- [Source document]
Equality for values -- new analysis, same conclusion

Brian Goetz brian.goetz at oracle.com
Mon Aug 12 17:37:41 UTC 2019



> I think we should take a step back on that subject,
> because you are all jumping to the conclusion too fast in my opinion.
>
> Let starts by the beginning,
> the question about supporting == on inline type should first be guided by what we should have decided if inline types were present from the inception of Java, it's the usual trick when you want to retcon a feature.

This is a good question, and worth discussing.

> If we had inline types from the beginning, i believe we will never had allowed == on Object, the root type of the hierarchy, but have a special method call that will only work on indirect type like in C#.
Talk about jumping to conclusions too fast :)  This is surely one of the 
options, but by far not the only.

If we had the benefits of hindsight (both for how Java is used, and 
where it was going), we might instead have chosen the following total 
operators:

  - `==` is a substitutibility test for all types
  - `===` delegates to equals() for all class types, and == for 
primitives (let's not discuss this further, as it is separable and 
surely not the problem on the table.)

Note that on "traditional" object references, Object== _is already_ a 
substitutibility test.  In fact, on every type that `==` is defined 
today, it is a substitutibility test (modulo NaN.)  So while we might 
have chosen a different path back then, we can still choose a path that 
is consistent with where we might have gone, by extending == to be a 
substitutibility test for the new types.  This also seems the path of 
least astonishment.

The problem with Object== is not that it is unsound, it's that it is 
_badly overused_.  This largely comes from coding conventions set very 
early in Java's lifetime, such as using `==` as a quick check both in 
the implementation of `equals()` methods, and before calling `equals()` 
(e.g., `x == y || x.equals(y)`).  And this overuse comes from 
performance assumptions from the Java 1.0 days, which were that 
everything was interpreted and virtual method calls like equals() were 
super-expensive.  This was true for the first few years, but in 
hindsight, these coding patterns are the boat anchor, not the semantics 
of Object== itself.  These patterns went from "necessary for 
performance" to "useless but harmless", and it is their harmlessness 
that has allowed them to survive.

Also, let's be honest: the sole reason we're having this conversation is 
that we are concerned about the performance impact. That should surely 
be considered, but letting that dictate the semantics of language-level 
equality would be an extremely risky move -- and something we should 
consider with the utmost of care and skepticism.

> i propose
> - to banned V== (compile error)

- [Collected material]
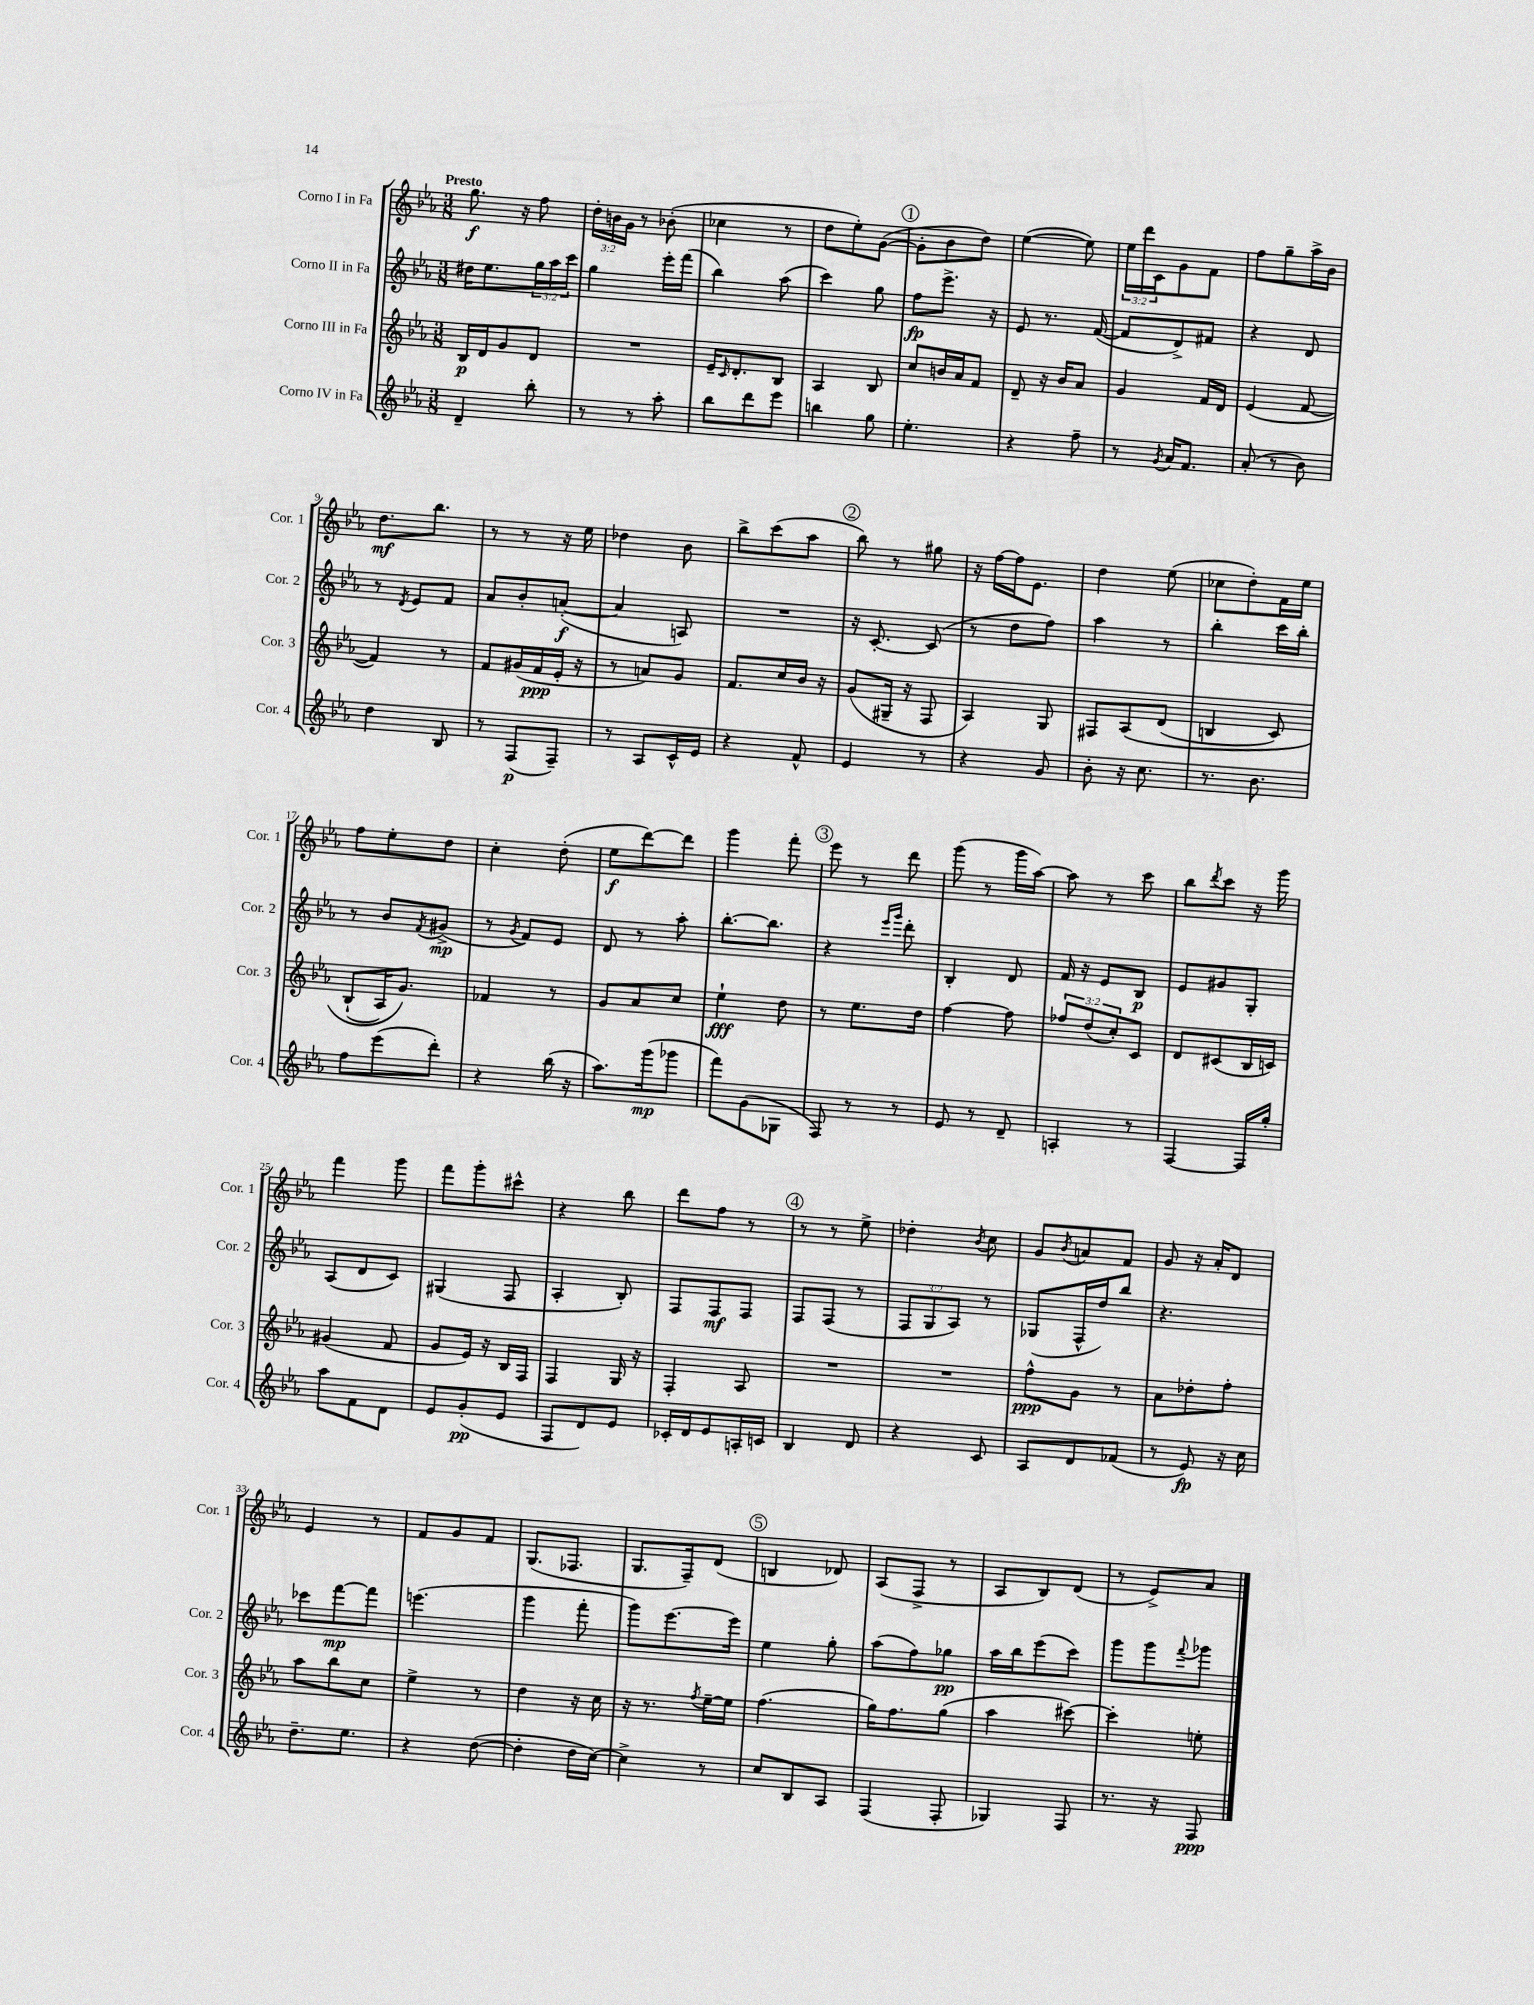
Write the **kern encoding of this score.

- [Challenges]
[A] According to the post on value equality, what did people assume about performance in the Java 1.0 days?
[B] Say whether each statement agrees with the post on value equality, answering yes or no and quoting the deciding words: (i) The post calls Object== unsound. (ii) In the hindsight option, `===` delegates to equals() for all class types. (iii) The post says concern about performance is the only reason for the conversation.
[C] Retype the post on value equality from "Equality for values" to "and worth discussing.".

- [Results of the tasks]
[A] They assumed that everything was interpreted and that virtual method calls like equals() were super-expensive.

[B]
(i) No: "The problem with Object== is not that it is unsound, it's that it is _badly overused_."
(ii) Yes: "`===` delegates to equals() for all class types"
(iii) Yes: "the sole reason we're having this conversation is that we are concerned about the performance impact"

[C]
Equality for values -- new analysis, same conclusion

Brian Goetz brian.goetz at oracle.com
Mon Aug 12 17:37:41 UTC 2019



> I think we should take a step back on that subject,
> because you are all jumping to the conclusion too fast in my opinion.
>
> Let starts by the beginning,
> the question about supporting == on inline type should first be guided by what we should have decided if inline types were present from the inception of Java, it's the usual trick when you want to retcon a feature.

This is a good question, and worth discussing.